__What you have to do__:
All of the records must be set down again word for word.

Top of Records to use

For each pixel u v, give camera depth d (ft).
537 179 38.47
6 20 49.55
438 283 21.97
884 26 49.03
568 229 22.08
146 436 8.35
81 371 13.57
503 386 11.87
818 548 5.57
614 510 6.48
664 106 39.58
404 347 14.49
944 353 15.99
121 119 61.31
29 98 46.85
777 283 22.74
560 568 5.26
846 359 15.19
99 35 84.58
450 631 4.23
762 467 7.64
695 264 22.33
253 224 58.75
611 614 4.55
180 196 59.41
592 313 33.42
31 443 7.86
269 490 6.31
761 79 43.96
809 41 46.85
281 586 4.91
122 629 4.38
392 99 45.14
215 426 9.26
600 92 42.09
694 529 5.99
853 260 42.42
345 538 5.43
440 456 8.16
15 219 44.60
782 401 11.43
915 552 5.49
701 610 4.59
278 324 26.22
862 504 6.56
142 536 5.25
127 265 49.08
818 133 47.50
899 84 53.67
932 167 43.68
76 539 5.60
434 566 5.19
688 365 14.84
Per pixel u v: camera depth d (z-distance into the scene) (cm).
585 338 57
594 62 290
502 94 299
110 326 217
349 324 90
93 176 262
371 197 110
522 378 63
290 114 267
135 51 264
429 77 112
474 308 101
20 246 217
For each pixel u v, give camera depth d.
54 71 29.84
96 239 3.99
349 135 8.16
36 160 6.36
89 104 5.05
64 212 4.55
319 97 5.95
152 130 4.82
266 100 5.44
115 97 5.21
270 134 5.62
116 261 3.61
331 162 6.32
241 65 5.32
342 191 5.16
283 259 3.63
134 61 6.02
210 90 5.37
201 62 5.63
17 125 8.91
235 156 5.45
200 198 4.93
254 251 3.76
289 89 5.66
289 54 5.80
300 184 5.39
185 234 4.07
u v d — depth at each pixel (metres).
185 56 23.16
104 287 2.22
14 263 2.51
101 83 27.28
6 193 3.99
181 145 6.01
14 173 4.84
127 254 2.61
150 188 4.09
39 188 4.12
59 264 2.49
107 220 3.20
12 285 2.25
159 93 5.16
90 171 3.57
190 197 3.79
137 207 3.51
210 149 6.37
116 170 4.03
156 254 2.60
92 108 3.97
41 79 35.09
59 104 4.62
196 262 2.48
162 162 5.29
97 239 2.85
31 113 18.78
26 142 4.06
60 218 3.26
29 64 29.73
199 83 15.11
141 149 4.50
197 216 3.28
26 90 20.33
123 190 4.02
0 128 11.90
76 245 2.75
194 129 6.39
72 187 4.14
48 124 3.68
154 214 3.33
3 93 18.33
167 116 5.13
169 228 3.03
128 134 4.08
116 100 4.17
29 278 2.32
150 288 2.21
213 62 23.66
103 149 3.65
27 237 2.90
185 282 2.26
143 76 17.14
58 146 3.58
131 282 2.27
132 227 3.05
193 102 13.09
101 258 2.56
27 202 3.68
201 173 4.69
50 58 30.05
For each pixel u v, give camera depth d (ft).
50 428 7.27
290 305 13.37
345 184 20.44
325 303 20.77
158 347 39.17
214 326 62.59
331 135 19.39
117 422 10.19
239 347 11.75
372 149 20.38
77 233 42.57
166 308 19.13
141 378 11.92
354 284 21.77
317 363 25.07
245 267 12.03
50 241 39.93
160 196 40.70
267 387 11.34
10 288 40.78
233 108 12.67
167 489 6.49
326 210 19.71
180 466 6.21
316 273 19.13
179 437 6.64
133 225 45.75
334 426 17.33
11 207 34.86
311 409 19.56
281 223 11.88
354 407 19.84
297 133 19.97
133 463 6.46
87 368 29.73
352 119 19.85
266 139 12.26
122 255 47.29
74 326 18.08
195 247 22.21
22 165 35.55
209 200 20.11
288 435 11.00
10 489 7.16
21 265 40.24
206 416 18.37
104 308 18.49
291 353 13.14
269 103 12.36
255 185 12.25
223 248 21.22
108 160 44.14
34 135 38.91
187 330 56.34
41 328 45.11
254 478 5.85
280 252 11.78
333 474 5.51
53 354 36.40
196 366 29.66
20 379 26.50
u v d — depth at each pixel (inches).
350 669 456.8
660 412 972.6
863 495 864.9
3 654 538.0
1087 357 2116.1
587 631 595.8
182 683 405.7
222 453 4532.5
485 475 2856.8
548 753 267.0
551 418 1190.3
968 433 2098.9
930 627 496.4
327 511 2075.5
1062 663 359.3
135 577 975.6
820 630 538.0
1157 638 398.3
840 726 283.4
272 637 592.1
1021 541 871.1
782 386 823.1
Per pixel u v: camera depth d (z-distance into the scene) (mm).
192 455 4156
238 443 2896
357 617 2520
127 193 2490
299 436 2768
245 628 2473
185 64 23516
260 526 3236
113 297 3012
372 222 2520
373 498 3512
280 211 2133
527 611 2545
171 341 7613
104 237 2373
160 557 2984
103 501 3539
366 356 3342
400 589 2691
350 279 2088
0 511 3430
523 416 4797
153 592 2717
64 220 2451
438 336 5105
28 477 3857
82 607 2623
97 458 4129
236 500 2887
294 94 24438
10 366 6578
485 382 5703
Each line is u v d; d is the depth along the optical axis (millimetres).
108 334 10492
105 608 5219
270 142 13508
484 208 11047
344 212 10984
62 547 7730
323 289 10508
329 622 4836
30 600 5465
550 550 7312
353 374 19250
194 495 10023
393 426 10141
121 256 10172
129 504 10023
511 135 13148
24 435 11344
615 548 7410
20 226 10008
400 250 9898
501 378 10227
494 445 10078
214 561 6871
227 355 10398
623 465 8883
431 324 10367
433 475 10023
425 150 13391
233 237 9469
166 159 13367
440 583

Bottom of Records to use

__Final answer__:
For each pixel u v, give camera depth d (ft).
537 179 38.47
6 20 49.55
438 283 21.97
884 26 49.03
568 229 22.08
146 436 8.35
81 371 13.57
503 386 11.87
818 548 5.57
614 510 6.48
664 106 39.58
404 347 14.49
944 353 15.99
121 119 61.31
29 98 46.85
777 283 22.74
560 568 5.26
846 359 15.19
99 35 84.58
450 631 4.23
762 467 7.64
695 264 22.33
253 224 58.75
611 614 4.55
180 196 59.41
592 313 33.42
31 443 7.86
269 490 6.31
761 79 43.96
809 41 46.85
281 586 4.91
122 629 4.38
392 99 45.14
215 426 9.26
600 92 42.09
694 529 5.99
853 260 42.42
345 538 5.43
440 456 8.16
15 219 44.60
782 401 11.43
915 552 5.49
701 610 4.59
278 324 26.22
862 504 6.56
142 536 5.25
127 265 49.08
818 133 47.50
899 84 53.67
932 167 43.68
76 539 5.60
434 566 5.19
688 365 14.84
Per pixel u v: camera depth d (z-distance into the scene) (cm).
585 338 57
594 62 290
502 94 299
110 326 217
349 324 90
93 176 262
371 197 110
522 378 63
290 114 267
135 51 264
429 77 112
474 308 101
20 246 217
For each pixel u v, give camera depth d.
54 71 29.84
96 239 3.99
349 135 8.16
36 160 6.36
89 104 5.05
64 212 4.55
319 97 5.95
152 130 4.82
266 100 5.44
115 97 5.21
270 134 5.62
116 261 3.61
331 162 6.32
241 65 5.32
342 191 5.16
283 259 3.63
134 61 6.02
210 90 5.37
201 62 5.63
17 125 8.91
235 156 5.45
200 198 4.93
254 251 3.76
289 89 5.66
289 54 5.80
300 184 5.39
185 234 4.07
u v d — depth at each pixel (metres).
185 56 23.16
104 287 2.22
14 263 2.51
101 83 27.28
6 193 3.99
181 145 6.01
14 173 4.84
127 254 2.61
150 188 4.09
39 188 4.12
59 264 2.49
107 220 3.20
12 285 2.25
159 93 5.16
90 171 3.57
190 197 3.79
137 207 3.51
210 149 6.37
116 170 4.03
156 254 2.60
92 108 3.97
41 79 35.09
59 104 4.62
196 262 2.48
162 162 5.29
97 239 2.85
31 113 18.78
26 142 4.06
60 218 3.26
29 64 29.73
199 83 15.11
141 149 4.50
197 216 3.28
26 90 20.33
123 190 4.02
0 128 11.90
76 245 2.75
194 129 6.39
72 187 4.14
48 124 3.68
154 214 3.33
3 93 18.33
167 116 5.13
169 228 3.03
128 134 4.08
116 100 4.17
29 278 2.32
150 288 2.21
213 62 23.66
103 149 3.65
27 237 2.90
185 282 2.26
143 76 17.14
58 146 3.58
131 282 2.27
132 227 3.05
193 102 13.09
101 258 2.56
27 202 3.68
201 173 4.69
50 58 30.05
For each pixel u v, give camera depth d (ft).
50 428 7.27
290 305 13.37
345 184 20.44
325 303 20.77
158 347 39.17
214 326 62.59
331 135 19.39
117 422 10.19
239 347 11.75
372 149 20.38
77 233 42.57
166 308 19.13
141 378 11.92
354 284 21.77
317 363 25.07
245 267 12.03
50 241 39.93
160 196 40.70
267 387 11.34
10 288 40.78
233 108 12.67
167 489 6.49
326 210 19.71
180 466 6.21
316 273 19.13
179 437 6.64
133 225 45.75
334 426 17.33
11 207 34.86
311 409 19.56
281 223 11.88
354 407 19.84
297 133 19.97
133 463 6.46
87 368 29.73
352 119 19.85
266 139 12.26
122 255 47.29
74 326 18.08
195 247 22.21
22 165 35.55
209 200 20.11
288 435 11.00
10 489 7.16
21 265 40.24
206 416 18.37
104 308 18.49
291 353 13.14
269 103 12.36
255 185 12.25
223 248 21.22
108 160 44.14
34 135 38.91
187 330 56.34
41 328 45.11
254 478 5.85
280 252 11.78
333 474 5.51
53 354 36.40
196 366 29.66
20 379 26.50
u v d — depth at each pixel (inches).
350 669 456.8
660 412 972.6
863 495 864.9
3 654 538.0
1087 357 2116.1
587 631 595.8
182 683 405.7
222 453 4532.5
485 475 2856.8
548 753 267.0
551 418 1190.3
968 433 2098.9
930 627 496.4
327 511 2075.5
1062 663 359.3
135 577 975.6
820 630 538.0
1157 638 398.3
840 726 283.4
272 637 592.1
1021 541 871.1
782 386 823.1
Per pixel u v: camera depth d (z-distance into the scene) (mm).
192 455 4156
238 443 2896
357 617 2520
127 193 2490
299 436 2768
245 628 2473
185 64 23516
260 526 3236
113 297 3012
372 222 2520
373 498 3512
280 211 2133
527 611 2545
171 341 7613
104 237 2373
160 557 2984
103 501 3539
366 356 3342
400 589 2691
350 279 2088
0 511 3430
523 416 4797
153 592 2717
64 220 2451
438 336 5105
28 477 3857
82 607 2623
97 458 4129
236 500 2887
294 94 24438
10 366 6578
485 382 5703
Each line is u v d; d is the depth along the optical axis (millimetres).
108 334 10492
105 608 5219
270 142 13508
484 208 11047
344 212 10984
62 547 7730
323 289 10508
329 622 4836
30 600 5465
550 550 7312
353 374 19250
194 495 10023
393 426 10141
121 256 10172
129 504 10023
511 135 13148
24 435 11344
615 548 7410
20 226 10008
400 250 9898
501 378 10227
494 445 10078
214 561 6871
227 355 10398
623 465 8883
431 324 10367
433 475 10023
425 150 13391
233 237 9469
166 159 13367
440 583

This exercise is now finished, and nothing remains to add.